[Work instructions] Show every line in the rows below that contains the word "sujet", copying each line in full. Case counts.

[Raw data]
┄┄┄┄┄┄

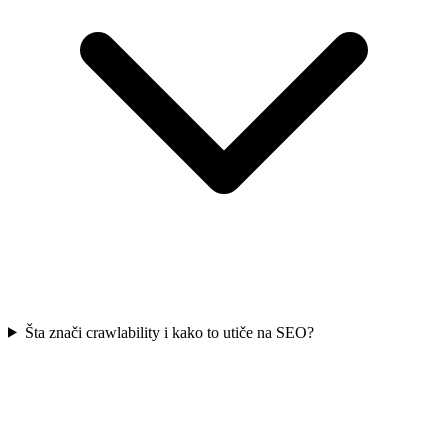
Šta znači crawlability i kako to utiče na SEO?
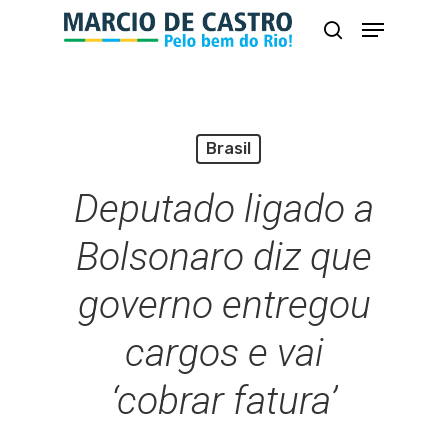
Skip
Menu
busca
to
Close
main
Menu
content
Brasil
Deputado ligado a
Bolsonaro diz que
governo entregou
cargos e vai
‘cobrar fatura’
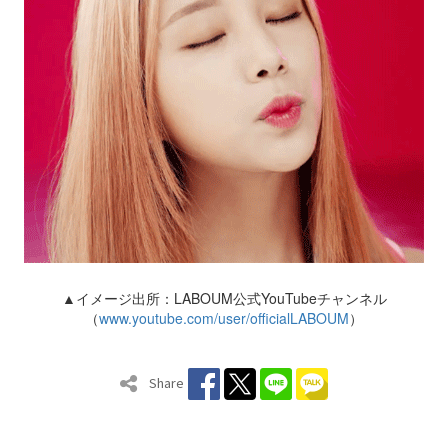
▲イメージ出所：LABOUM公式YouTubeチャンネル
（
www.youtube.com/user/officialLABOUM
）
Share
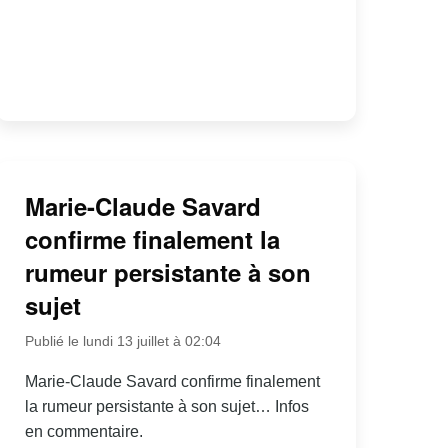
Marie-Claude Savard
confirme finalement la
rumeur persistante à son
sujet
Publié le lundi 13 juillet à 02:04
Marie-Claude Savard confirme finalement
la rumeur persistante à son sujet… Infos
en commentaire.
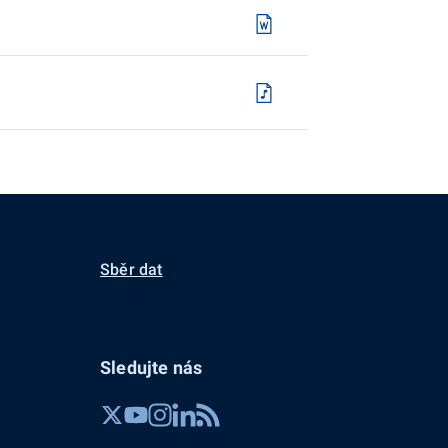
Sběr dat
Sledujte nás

┄┄┄┄┄┄

[Exercise solution]
sujet
la rumeur persistante à son sujet… Infos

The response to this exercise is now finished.